I think the idea that your personality doesn't really count for much actually triggers the normalfags and foids deep down. They're scared to admit that their relationships and whatnot weren't formed due to their own merit, but rather factors they have little to no control over.

The idea that it was their "personality" gives them the illusion of control and it makes them feel good about themselves as they delude themselves into thinking that they rightfully earned the validation and approval they receive. It also makes them feel like they're good people, and by being good people they're entitled to good things.

When you attack the "personality" meme, they take it as if you've attacked them.

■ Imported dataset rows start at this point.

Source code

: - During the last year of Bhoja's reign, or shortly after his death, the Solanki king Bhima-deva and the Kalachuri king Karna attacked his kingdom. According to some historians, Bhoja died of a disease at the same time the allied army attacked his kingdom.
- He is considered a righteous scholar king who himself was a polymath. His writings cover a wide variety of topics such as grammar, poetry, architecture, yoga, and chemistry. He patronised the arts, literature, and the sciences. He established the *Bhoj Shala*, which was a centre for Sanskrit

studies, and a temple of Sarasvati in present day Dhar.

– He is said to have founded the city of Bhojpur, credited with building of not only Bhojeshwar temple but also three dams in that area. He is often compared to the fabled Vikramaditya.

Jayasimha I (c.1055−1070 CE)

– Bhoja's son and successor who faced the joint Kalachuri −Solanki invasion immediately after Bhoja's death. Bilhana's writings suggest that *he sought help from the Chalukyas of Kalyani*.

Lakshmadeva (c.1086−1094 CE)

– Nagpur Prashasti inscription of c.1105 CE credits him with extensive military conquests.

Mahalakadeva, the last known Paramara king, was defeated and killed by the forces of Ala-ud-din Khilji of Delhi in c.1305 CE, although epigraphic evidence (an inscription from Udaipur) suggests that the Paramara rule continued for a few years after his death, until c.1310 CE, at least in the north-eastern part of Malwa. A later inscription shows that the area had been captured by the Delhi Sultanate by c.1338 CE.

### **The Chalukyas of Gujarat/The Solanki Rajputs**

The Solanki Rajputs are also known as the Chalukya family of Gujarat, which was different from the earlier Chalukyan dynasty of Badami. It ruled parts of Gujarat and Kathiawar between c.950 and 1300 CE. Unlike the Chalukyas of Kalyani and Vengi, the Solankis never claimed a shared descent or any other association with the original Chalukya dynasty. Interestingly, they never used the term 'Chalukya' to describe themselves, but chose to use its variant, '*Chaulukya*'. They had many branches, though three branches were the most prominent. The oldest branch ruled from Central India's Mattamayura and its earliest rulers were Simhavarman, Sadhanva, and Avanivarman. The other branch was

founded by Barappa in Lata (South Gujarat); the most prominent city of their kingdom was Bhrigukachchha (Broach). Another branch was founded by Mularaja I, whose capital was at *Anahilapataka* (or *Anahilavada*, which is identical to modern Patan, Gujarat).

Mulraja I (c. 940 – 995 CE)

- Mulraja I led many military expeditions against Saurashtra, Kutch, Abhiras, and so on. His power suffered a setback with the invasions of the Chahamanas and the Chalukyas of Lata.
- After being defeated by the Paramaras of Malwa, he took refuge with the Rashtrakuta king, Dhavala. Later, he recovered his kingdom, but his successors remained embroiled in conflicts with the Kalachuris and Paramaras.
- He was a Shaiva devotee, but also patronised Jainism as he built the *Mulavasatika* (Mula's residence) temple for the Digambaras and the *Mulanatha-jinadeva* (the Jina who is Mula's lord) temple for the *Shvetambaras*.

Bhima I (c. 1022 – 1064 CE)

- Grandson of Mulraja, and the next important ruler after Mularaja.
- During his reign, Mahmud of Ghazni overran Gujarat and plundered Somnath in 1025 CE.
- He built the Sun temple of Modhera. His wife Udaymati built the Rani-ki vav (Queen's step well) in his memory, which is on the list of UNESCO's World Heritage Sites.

They don't like the idea that they haven't actually achieved as much so they attack you back.

They can't accept that looks has something to do with it and would rather believe its just personality, so they attempt to turn the tables on you by giving you shitty vague advice on how to obtain this so called "good personality" (which is really a huge check list of shit that doesn't help) and once you tell them that it isn't working they'll basically scorn at you for even EXPECTING an outcome. They'll claim that you're being entitled or that you're not trying hard enough, always giving YOU the blame.

Also, it makes them question of what is good vs bad. Weren't good people meant to have good lifes and get a partner because they were good? Weren't bad people meant to be the ones left out because they're bad? When an ugly person tries to tick off the "personality" checklist with no success, then it's only reasonable to assume that he MUST be bad right? The question that bothers them is what makes the ugly person so bad, and then it dawns on them:
he's ugly.

This realisation is followed by confusion as it makes them rethink their ideas of personality. However, they push this realisation away and convince themselves that only their personalities mattered, that they're being approved for who they truly are.

You can't win with them because by engaging in this debate you're attacking their egos, and we all know what happens when you do that.
 
On a very popular Russian youth group with several millions participants I dropped some blackpills about personality and lookism, and for my surprise I got tons of likes. So a lot of people understand what is going on.
 
High IQ. Normies like to believe they have control. They hate the idea of determinism.
 
Personality is code for looks.
 
You need to be at least average looking and have a social circle to get a gf.
 
It's all BS spewed by normies to not only make themselves feel good but seek validation from other's because it fits society's standards. They are deluded enough to believe that their words can change what we've endured for so long.